Dans le même discours, l’avocat a répondu à sa propre question rhétorique : “Ils ne veulent pas de justice, ils expriment leur colère”.

Derrière, il y a une grande vérité, si l’on regarde les objectifs poursuivis par ceux qui protestent. Ce sont les bâtiments publics qui étaient censés les desservir ainsi que leurs familles, les transports en commun, les écoles, les crèches, les restaurants et les commerces. La gare routière incendiée d’Aubervilliers (Seine-Saint-Denis) desservait les mêmes banlieues qui se plaignent toujours de carences.

Il semble que les banlieusards, français de deuxième ou troisième génération, expriment une haine pour tout ce qui est signe de vie « normale » du point de vue traditionnel.

Les émeutiers ne se contentent pas d’exprimer leur colère : ces derniers jours, dans les conférences télévisées et les déclarations du gouvernement, nous avons entendu des expressions telles que « calmer les passions » et « trouver un terrain d’entente ». C’est comme si nous ne parlions pas de membres d’une même société, de citoyens d’un même pays, mais d’une armée étrangère.

De plus, cette armée – ce qui a surpris la police – est composée d’adolescents âgés de 14 à 18 ans, voire plus jeunes.

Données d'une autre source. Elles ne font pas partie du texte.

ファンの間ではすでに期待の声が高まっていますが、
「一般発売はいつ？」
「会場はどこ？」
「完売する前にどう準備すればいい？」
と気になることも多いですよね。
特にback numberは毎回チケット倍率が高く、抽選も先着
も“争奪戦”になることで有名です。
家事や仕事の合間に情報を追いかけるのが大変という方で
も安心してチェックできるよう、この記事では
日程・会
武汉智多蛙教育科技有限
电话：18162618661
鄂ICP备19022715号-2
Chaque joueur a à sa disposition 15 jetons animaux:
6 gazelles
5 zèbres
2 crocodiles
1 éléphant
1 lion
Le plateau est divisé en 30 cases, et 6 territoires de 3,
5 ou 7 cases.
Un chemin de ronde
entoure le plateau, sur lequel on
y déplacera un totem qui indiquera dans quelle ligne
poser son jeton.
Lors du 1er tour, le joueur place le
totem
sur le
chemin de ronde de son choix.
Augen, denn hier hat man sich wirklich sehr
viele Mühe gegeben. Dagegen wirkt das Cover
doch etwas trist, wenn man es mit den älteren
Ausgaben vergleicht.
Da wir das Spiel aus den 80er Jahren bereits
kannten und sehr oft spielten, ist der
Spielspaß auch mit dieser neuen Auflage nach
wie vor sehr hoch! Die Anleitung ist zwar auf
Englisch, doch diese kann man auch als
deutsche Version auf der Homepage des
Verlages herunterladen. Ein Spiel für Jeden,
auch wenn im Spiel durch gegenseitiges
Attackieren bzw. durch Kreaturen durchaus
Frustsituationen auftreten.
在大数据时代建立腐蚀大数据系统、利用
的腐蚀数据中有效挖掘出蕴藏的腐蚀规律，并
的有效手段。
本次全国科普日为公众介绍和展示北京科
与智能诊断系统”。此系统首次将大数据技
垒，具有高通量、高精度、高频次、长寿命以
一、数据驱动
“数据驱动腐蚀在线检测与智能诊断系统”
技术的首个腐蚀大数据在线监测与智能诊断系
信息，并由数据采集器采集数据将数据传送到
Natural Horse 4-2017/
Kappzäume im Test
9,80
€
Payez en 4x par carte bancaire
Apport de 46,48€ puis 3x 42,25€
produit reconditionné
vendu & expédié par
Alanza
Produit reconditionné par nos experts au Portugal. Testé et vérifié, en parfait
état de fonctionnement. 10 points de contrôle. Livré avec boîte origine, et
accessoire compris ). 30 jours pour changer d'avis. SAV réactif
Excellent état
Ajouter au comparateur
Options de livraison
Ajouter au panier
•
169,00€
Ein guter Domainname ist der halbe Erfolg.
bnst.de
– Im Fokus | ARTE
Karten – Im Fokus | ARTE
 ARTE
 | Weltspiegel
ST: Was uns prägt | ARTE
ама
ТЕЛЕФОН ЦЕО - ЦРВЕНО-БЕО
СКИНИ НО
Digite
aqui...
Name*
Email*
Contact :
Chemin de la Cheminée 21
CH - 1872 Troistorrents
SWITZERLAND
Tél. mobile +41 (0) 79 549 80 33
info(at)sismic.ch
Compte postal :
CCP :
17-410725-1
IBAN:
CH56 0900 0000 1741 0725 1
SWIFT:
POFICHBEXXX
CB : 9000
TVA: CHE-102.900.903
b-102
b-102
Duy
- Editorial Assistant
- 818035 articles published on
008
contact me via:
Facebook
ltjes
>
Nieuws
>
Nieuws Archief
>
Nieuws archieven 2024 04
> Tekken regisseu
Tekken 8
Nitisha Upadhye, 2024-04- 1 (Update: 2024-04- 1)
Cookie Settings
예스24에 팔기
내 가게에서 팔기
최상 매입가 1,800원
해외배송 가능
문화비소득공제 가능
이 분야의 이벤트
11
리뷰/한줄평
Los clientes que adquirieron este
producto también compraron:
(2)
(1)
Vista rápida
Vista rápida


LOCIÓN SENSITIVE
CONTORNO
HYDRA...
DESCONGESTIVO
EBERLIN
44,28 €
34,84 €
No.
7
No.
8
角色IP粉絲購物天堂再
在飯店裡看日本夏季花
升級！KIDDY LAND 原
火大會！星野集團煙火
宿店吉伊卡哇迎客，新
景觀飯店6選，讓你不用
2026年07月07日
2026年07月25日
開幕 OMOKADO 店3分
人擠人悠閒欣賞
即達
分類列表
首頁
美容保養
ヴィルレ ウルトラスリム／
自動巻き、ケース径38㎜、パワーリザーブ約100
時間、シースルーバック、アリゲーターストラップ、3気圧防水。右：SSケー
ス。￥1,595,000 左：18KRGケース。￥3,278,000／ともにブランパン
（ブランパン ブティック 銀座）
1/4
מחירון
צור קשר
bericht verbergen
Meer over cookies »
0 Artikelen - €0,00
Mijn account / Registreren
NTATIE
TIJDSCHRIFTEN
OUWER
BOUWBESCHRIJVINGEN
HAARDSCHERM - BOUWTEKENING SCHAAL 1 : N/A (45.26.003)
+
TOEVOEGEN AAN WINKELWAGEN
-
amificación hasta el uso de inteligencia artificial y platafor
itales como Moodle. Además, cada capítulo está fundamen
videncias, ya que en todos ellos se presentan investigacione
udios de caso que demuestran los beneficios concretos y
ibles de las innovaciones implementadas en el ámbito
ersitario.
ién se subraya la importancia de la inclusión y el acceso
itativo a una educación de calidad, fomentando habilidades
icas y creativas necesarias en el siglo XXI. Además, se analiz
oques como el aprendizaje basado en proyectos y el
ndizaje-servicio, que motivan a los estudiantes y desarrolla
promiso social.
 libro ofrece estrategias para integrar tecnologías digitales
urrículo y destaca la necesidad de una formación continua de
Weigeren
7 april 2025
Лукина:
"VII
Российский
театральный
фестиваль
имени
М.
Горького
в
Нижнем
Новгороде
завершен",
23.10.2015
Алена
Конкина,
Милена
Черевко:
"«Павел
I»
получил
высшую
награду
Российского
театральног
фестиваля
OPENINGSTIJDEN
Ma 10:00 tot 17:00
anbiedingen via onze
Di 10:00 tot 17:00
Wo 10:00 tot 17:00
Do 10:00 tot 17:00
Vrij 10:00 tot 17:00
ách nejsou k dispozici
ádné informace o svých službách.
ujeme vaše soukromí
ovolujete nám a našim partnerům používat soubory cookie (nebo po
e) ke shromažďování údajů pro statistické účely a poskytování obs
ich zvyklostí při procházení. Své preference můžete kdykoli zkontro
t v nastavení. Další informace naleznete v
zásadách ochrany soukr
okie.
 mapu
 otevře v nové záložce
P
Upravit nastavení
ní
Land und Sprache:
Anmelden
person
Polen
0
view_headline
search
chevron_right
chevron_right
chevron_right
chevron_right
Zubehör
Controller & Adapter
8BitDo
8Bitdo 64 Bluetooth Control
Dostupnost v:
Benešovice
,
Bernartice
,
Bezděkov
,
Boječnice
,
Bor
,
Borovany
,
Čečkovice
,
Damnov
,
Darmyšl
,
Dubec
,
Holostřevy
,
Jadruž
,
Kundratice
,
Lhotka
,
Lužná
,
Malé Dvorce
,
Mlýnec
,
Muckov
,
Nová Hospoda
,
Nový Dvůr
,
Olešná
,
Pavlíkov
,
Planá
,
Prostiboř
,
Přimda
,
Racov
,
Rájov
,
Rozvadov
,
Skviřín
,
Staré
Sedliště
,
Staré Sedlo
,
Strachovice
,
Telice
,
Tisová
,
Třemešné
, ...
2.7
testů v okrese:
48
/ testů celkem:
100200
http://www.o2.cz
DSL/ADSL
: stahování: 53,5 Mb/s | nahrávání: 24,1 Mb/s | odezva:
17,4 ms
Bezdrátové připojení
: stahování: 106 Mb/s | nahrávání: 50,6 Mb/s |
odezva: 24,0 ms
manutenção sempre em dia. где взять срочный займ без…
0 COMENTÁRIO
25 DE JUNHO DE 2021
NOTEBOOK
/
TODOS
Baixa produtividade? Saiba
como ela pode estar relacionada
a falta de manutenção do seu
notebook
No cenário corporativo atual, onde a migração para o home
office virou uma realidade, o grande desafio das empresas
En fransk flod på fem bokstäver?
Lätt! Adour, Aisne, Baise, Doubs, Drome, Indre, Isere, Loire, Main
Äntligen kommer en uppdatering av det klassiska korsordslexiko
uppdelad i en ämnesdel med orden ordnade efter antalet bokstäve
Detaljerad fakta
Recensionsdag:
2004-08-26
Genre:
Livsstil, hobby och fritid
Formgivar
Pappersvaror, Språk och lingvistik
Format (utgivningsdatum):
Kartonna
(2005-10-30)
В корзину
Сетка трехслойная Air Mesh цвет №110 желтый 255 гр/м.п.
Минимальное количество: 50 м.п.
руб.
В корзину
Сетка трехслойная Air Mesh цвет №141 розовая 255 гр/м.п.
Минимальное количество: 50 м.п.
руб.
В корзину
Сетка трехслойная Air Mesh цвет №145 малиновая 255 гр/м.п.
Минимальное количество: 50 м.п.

C’est-à-dire que la division s’opère désormais non seulement selon les lignes de démarcation déjà exploitées par la droite et la gauche (« Français de souche » : descendants d’immigrés, riches-pauvres, ville-banlieue), mais aussi selon les âges et les générations au sein d’un même quartier, communauté, famille.

Comment les politiciens le voient-ils ?

De plus, cette situation est alimentée de l’intérieur par des politiciens qui essaient d’en tirer profit. Par exemple, le gauchiste Jean-Luc Melénchon a demandé la paix, mais a fait appel aux chiens de garde de la police française et a demandé justice.

Antoine Léaumant, député du même parti, a déclaré que “les manifestations prennent la forme qu’elles veulent, la colère exprimée est légitime”.

De son côté, le leader de droite du parti Reconquête Eric Zemmour (d’ailleurs d’origine maghrébine) a alerté l’Europe que la France est au bord de la guerre civile.

Tout cela conduira-t-il à court terme à des bouleversements significatifs au sein du gouvernement français ? Pas probable. Les manifestations qui ont lieu sont assez typiques de l’État français, où la liberté d’expression prend souvent des formes violentes. D’une certaine manière, la société y est habituée.

Il faut aussi comprendre les autorités françaises : ces manifestations spontanées (contrairement au mouvement des gilets jaunes) n’ont pas de leaders, donc les autorités, même si elles le voulaient, n’ont personne avec qui négocier.

Il semble que les autorités françaises aient décidé de s’en tenir à leur tactique habituelle : tenir bon et attendre que les revendications des émeutiers soient enfin compromises par leur propre comportement. Et jusqu’à présent, il semble que ce soit le cas. Pourtant, une société déchirée par de telles contradictions continue de s’effondrer, et personne ne peut prédire quel en sera le résultat.

Cet article a été publié dans ‘La conversation‘.